If I defend myself by killing someone who is trying to kill me, how does that though to kill differ from someone who has the same thought to kill but is suffering from schizophrenia, where the person he believes is trying to kill him is actually behaving peacefully? We therefore see there is no such thing as an 'ill' thought, since an 'ill' thought is a 'well' thought in another setting, but we do see there is such a thing as schizophrenia, which is caused by a chemical imbalance in the brain, and is treated with drugs. By definition a thought can never be ill, only the physical brain can be ill. Thoughts are neither  ‘well’ nor ‘ill’. Thoughts are merely representations of what we believe reality to be, and that perception of reality can be adversely affected by a neurological illness, not a mental illness. Medical science has no jurisdiction over thoughts.

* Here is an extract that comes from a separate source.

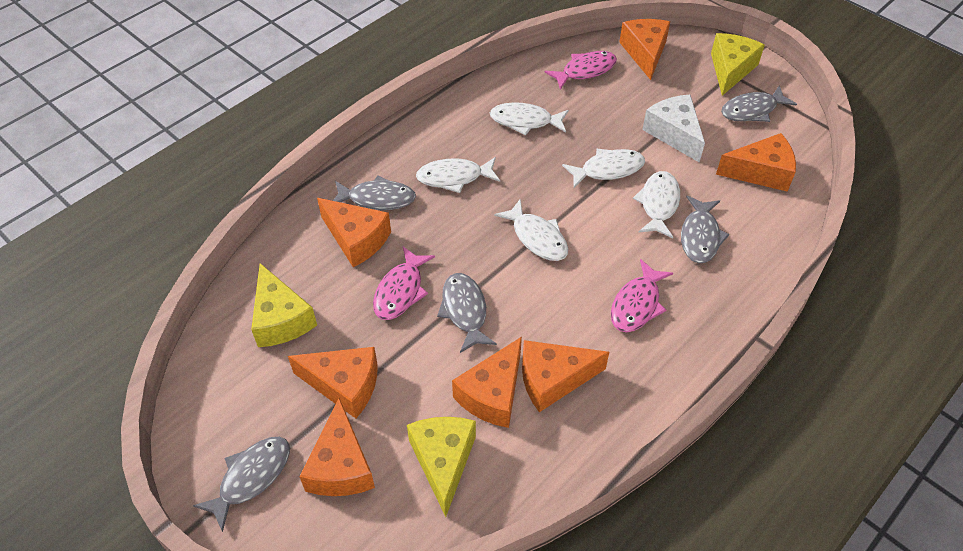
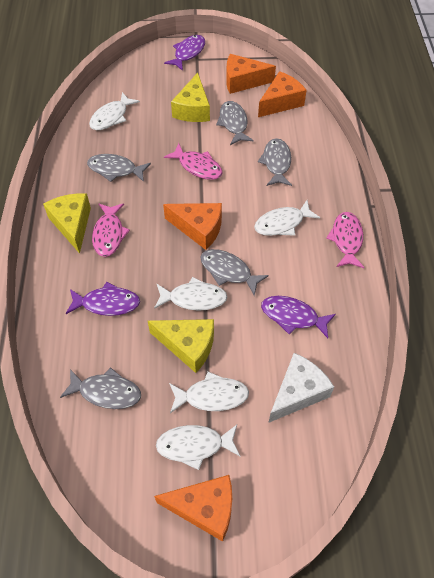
orange cheese: 7 -> 4
purple fish: 0 -> 3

One’s emotions, too, are representations of what we believe reality to be, whether the reality is based on internal stimuli or external stimuli. For example, feelings of paranoia can be based on concerns that are real or totally imagined, but an imagined concern cannot be called ill since the same paranoid feeling in another setting is ‘well’.  Emotions are neither  ‘well’ nor ‘ill’. Emotions are merely representations of what we believe reality to be, and that perception of reality can be adversely affected by a neurological illness, not a mental illness. Medical science has no jurisdiction over emotions.

Even critics of mental illness have failed to observe this basic principle of science. Dr. Thomas Szasz broke ground in 1961 with his psychiatry-bashing book The Myth of Mental Illness: Foundations of a Theory of Personal Conduct, seeing mental illness as the excuse a patient uses to evade life’s difficulties-expectations. Nowhere in the book, however, does Szasz mention why mental processes – thoughts and emotions – can’t be ill! 

Mental illness propagandists are Marxists, preparing for the new ‘liberated’ world, which necessitates involuntary incarceration of those who would upset Marxists’ plans. And as in all matters having to do with Marxist schemes, we have the false opposition ‘critics’ of mental illness. This false opposition tactic is what Marxists call the Scissors Strategy, in which the blades represent the two falsely opposed sides that converge on the confused victims, neutralizing true opposition to socialism, thereby allowing the advancement of socialism to the bewilderment of the true opposition.